The European Court of Human Rights (ECHR) has ruled that the UK’s bulk data collection and surveillance regime partially violated the European Convention on Human Rights. The program was disclosed by Edward Snowden in 2013. However, the Court has opined that the surveillance program did not by itself violate human rights law, but violations stemmed from a lack of safeguards and protections.
Investigatory Powers Act, 2016
The Act required telecommunication companies and ISPs to retain personal data on ongoing basis, to be able to assess it as and when required by law enforcement agencies. It also allowed transmission of the retained data to public authorities.
Last year, the European Court of Justice (CJEU) had declared that laws such as the Investigatory Powers Act cannot legally require a service provider to indiscriminately retain traffic and location data for national security purposes.
The judgment ruled that the practice is incompatible with the fundamental rights of privacy, freedom of expression, as well as the e-Privacy directive and GDPR.

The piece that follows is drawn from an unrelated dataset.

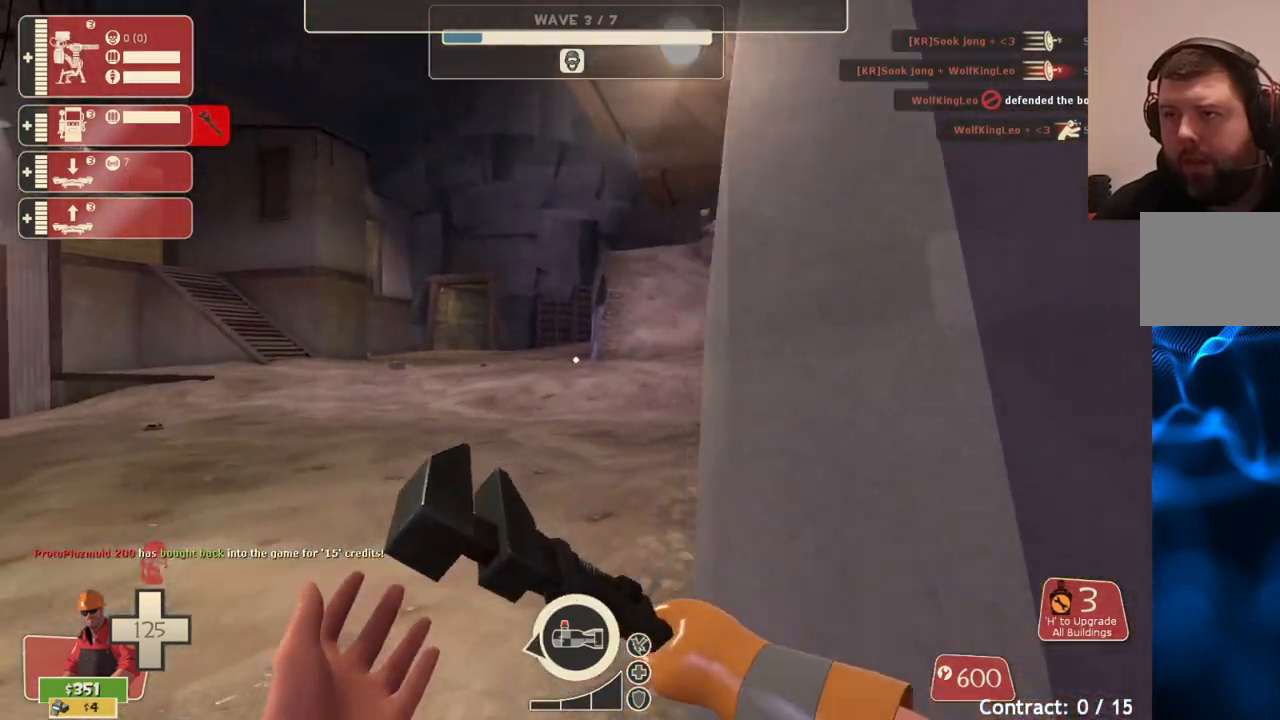
{"buttons": [], "left_stick": "up", "right_stick": "center", "events": [[100, "left_stick", "up"], [267, "R1", "down"], [283, "R1", "up"], [350, "R1", "down"], [417, "R1", "up"]]}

The challenge to the surveillance program was initiated by a group of privacy rights organisations. These include the Big Brother Watch, the Open Rights Group (ORG), Amnesty International, and Liberty.
The grand chamber of the ECHR ruled unanimously that the surveillance regime violated multiple rights. The regime was intercepting bulk data and obtaining communications data from internet service providers. It violated Article 8 of the convention, the right to respect for private and family life/ communications. It also violated Article 10, the right to freedom of expression.
However, the court noted that the bulk data interception regime does not violate the convention by itself, “owing to the multitude of threats states face in modern society”, but such a regime must be subject to “end-to-end safeguards”. Hence, assessments at every stage of the process, as to how necessary and proportionate the data collection measures are very important.
In case of UK, the bulk interception had been authorized by the secretary of state and not a body independent of the government. Further, applications for warrant to conduct searches failed to adequately define the kind of communications data that would be examined. The mechanism also didn’t need a prior internal authorization for use of search terms linked to an individual.
Speaking to IT Pro, executive Director of ORG said:
“The Court has recognised that Bulk Interception is an especially intrusive power, and that ‘end-to-end safeguards’ are needed to ensure abuse does not occur… “The court has shown that the UK government’s legal framework was weak and inadequate when we took them to court with Big Brother Watch and Constanze Kurz in 2013. The court has set out clear criteria for assessing future bulk interception regimes, but we believe these will need to be developed into harder red lines in future judgments, if bulk interception is not to be abused.”
It must be noted that there were not violations of law in respect of the regime for requesting intercepted material from foreign governments and intelligence agencies.